Portworx products enable customers to run any cloud-native data service, in any cloud, using any Kubernetes platform, with built-in high availability, data protection, data security, and hybrid cloud mobility. As a result, it will enable Pure Storage (NYSE:PSTG) to provide customers with a Kubernetes data services platform for cloud-native applications. 

 

Networking had to be redesigned for the branch and the edge

With apps moving to the cloud, the networking from the branch office of enterprises to cloud apps had to be redesigned. CloudGenix‘s vision was to revolutionize branch offices through cloud-delivered WANs. With CloudGenix, enterprises would gain cloud-scale economics for the branch office with the freedom to use any WAN, any cloud and best-of-breed infrastructure services. The team at CloudGenix pioneered a new category of SD-WAN that changes the way networks are managed by using an application-defined approach. By establishing itself as a pioneer, it proved to be a valuable component to Palo Alto Networks’ (NYSE:PANW) secure access service edge (SASE) platform.

DATA PROVIDED:

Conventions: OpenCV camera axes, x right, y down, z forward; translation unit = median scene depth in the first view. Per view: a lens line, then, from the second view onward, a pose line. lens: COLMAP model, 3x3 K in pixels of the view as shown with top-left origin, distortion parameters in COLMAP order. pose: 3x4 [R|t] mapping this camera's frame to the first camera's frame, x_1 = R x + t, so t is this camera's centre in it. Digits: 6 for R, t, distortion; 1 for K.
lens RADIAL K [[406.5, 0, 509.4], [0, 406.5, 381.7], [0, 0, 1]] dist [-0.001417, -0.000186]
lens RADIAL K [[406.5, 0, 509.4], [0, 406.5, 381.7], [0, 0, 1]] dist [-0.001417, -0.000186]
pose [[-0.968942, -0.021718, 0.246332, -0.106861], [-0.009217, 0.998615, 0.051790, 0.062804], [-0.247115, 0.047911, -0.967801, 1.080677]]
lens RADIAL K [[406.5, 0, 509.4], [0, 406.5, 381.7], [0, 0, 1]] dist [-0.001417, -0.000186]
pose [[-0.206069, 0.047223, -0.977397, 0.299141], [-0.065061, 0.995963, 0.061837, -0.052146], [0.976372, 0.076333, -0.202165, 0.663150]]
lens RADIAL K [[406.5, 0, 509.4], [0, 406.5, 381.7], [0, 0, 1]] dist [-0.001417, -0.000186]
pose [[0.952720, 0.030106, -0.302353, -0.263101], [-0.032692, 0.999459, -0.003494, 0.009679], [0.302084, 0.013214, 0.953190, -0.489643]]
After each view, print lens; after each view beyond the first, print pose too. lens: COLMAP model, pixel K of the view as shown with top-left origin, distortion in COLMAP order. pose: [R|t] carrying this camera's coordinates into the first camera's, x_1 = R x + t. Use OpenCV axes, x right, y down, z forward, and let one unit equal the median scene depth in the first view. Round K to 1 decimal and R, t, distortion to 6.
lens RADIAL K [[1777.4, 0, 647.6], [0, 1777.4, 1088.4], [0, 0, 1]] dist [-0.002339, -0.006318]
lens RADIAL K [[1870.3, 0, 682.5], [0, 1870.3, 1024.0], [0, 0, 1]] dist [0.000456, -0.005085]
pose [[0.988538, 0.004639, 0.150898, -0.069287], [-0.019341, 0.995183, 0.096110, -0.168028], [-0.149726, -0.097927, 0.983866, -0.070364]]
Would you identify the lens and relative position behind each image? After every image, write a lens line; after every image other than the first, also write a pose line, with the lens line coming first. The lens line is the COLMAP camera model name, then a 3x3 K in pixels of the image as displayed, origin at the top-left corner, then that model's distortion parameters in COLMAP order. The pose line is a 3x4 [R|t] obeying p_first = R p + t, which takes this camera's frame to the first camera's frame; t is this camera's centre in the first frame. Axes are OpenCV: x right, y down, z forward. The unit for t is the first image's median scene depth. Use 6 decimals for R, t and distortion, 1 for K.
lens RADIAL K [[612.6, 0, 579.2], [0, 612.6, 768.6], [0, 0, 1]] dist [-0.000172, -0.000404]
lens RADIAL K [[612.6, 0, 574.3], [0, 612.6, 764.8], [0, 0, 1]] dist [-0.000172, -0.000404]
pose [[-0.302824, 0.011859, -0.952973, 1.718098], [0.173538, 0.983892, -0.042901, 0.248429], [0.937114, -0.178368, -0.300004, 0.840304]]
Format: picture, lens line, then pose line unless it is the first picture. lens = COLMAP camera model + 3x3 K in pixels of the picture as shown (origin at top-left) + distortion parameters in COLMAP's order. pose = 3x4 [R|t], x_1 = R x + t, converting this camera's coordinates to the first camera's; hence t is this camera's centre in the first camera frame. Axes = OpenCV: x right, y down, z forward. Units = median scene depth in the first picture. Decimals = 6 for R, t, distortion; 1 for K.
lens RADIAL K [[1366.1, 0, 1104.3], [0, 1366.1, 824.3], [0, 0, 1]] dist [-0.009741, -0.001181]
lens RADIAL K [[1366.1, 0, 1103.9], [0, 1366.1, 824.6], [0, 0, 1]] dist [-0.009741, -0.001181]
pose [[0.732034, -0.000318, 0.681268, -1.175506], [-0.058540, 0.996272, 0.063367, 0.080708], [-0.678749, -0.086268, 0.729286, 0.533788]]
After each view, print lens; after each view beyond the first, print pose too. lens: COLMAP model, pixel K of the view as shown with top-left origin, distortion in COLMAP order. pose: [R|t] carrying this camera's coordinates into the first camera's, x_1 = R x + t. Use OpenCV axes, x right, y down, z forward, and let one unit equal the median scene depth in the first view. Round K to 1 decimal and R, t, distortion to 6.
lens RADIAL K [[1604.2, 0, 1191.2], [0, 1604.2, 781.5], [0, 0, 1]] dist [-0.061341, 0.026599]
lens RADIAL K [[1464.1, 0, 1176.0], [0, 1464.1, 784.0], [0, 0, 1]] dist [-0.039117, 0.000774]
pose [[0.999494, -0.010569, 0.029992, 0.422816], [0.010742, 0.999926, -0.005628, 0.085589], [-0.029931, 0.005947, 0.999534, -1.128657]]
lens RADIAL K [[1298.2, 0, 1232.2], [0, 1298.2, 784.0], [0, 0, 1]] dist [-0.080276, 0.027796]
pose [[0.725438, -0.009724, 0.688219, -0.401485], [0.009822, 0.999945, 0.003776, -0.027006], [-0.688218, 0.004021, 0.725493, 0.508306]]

EXERCISE TASKS:
1. From the excerpt on Portworx and CloudGenix above, quote the passage that begins at the words "Portworx products enable" and stops after the words "for cloud-native applications.".
2. Using the excerpt on Portworx and CloudGenix above, answer these questions:
(a) Which company will Portworx enable to provide customers with a Kubernetes data services platform for cloud-native applications?
(b) Through what did CloudGenix aim to revolutionize branch offices?
(c) Which company's secure access service edge (SASE) platform did CloudGenix prove to be a valuable component of?

RESPONSES IN ORDER:
1.
Portworx products enable customers to run any cloud-native data service, in any cloud, using any Kubernetes platform, with built-in high availability, data protection, data security, and hybrid cloud mobility. As a result, it will enable Pure Storage (NYSE:PSTG) to provide customers with a Kubernetes data services platform for cloud-native applications.

2.
(a) Pure Storage (NYSE:PSTG)
(b) Cloud-delivered WANs
(c) Palo Alto Networks (NYSE:PANW)